Here too was the exception to his rigid control- John Watson. Everywhere Sherlock went, the spectre of John followed. John was with him every step- in his chair at the flat, John standing at the door of a cab waiting on him; John by his side as they raced through London's streets.

It would be to these stilled moments Sherlock retreated to the most. Mind spinning, thoughts without anchor or purpose would drive him to the edge of control. Sherlock would find that voice- John's voice. That voice that would calm his racing heart and mind, focus his genius and push him farther than he had ever gotten on his own. Sherlock would settle his restless soul into the mental facsimile of his green leather chair before the hearth, and watch as John would read his papers. His bare feet crossed and tucked close to the chair, his head buried in the Guardian, and humming quietly to himself as he came across something interesting. Many times Sherlock had oiled his bow strings, or tuned his violin, or even just steepled his fingers under his chin and unabashedly contemplated the wonder that was John Watson.

At times John would point out something he found interesting, and Sherlock would lock away the sound of his voice.

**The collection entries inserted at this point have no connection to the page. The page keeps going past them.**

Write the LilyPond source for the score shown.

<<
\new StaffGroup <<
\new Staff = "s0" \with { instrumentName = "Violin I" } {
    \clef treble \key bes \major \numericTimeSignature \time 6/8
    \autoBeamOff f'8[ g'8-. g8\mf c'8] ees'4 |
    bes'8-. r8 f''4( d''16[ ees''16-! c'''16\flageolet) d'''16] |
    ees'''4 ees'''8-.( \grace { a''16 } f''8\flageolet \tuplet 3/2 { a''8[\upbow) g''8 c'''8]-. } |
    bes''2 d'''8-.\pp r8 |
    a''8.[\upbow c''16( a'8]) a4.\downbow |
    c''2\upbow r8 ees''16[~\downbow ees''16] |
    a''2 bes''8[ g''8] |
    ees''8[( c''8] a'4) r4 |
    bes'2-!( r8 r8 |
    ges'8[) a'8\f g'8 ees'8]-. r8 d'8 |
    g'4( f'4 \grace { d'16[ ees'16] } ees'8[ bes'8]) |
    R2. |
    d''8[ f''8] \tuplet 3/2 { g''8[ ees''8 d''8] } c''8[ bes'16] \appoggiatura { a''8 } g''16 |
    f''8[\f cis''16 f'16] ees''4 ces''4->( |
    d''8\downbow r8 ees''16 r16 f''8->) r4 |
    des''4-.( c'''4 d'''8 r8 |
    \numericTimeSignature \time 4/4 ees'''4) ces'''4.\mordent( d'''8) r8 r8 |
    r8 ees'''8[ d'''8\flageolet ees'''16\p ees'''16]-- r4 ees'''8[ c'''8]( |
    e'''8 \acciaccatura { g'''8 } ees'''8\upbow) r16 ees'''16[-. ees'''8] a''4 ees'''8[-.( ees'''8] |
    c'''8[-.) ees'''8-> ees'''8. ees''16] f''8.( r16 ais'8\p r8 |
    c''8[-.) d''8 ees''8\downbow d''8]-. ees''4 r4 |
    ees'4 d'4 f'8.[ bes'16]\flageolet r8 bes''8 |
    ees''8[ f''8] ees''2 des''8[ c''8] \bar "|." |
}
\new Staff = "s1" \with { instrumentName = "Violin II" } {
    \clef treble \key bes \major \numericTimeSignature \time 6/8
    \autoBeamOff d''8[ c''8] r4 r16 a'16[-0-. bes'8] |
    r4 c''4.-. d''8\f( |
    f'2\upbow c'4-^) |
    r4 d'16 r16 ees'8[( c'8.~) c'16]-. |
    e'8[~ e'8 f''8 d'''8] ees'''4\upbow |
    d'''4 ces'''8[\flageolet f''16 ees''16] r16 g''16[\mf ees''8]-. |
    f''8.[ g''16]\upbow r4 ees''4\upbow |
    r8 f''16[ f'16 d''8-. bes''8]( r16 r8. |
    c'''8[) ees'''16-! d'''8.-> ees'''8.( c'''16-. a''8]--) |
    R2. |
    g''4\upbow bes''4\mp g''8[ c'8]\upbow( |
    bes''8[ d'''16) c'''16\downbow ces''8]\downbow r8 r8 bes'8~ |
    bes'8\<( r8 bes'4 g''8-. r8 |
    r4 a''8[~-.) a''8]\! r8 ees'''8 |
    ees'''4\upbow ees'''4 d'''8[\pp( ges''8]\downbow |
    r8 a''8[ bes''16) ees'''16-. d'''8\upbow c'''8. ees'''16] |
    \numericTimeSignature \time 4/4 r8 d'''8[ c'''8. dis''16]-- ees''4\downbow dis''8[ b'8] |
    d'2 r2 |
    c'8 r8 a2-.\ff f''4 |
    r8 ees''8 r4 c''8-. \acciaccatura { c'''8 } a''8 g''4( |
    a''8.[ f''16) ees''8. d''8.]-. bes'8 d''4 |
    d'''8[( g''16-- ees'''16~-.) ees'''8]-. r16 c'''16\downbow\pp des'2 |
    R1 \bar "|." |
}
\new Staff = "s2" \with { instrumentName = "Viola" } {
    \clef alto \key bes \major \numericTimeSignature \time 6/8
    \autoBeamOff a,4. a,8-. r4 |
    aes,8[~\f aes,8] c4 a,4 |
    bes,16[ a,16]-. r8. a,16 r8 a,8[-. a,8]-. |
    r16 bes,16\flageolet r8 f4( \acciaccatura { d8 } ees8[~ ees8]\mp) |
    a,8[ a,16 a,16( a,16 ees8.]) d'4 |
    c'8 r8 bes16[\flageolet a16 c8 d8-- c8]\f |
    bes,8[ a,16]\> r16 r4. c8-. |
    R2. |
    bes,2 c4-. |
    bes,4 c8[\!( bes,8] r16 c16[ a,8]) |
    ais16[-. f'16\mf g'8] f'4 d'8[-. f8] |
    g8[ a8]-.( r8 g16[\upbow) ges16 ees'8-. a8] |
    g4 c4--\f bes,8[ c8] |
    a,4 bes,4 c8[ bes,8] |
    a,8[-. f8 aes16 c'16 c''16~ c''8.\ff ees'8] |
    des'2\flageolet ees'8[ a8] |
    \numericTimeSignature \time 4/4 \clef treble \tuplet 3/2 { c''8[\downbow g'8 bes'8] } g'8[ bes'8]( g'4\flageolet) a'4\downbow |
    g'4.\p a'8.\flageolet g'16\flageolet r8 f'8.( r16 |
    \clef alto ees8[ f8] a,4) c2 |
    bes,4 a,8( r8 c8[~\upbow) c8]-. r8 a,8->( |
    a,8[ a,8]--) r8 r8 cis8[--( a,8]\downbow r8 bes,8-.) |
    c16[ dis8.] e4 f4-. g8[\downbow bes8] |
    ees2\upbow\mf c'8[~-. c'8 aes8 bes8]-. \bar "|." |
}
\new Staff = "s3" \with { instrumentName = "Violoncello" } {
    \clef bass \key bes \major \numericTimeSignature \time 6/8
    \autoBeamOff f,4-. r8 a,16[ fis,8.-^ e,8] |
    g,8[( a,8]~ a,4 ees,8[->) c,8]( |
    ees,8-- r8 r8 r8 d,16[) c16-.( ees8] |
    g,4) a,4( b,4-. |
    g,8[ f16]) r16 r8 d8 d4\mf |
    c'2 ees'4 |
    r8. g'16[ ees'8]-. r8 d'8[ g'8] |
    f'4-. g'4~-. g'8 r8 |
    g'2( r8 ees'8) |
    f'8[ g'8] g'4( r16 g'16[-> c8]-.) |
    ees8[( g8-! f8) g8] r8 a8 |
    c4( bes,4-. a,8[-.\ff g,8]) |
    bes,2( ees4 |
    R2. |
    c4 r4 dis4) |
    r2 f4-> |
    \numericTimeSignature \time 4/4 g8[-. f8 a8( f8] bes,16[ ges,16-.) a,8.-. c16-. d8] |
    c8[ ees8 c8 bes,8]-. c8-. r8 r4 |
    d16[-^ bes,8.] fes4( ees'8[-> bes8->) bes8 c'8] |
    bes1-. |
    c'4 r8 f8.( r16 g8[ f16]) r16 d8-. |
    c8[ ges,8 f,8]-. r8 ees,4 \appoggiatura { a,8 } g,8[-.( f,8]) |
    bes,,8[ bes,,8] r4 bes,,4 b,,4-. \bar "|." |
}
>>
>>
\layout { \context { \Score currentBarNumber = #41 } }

A gentle sound that even when frustrated or annoyed never lost that quality Sherlock had come to define as kindness. John Watson was a kind man, unapologetically loyal, and brave beyond expectation. Quickly after that first case with the serial killer cabbie he had known the full measure of John's character. John was, to Sherlock, the only truly good man he had ever met. Or would ever met again.

He rested in the sunlight, remembering.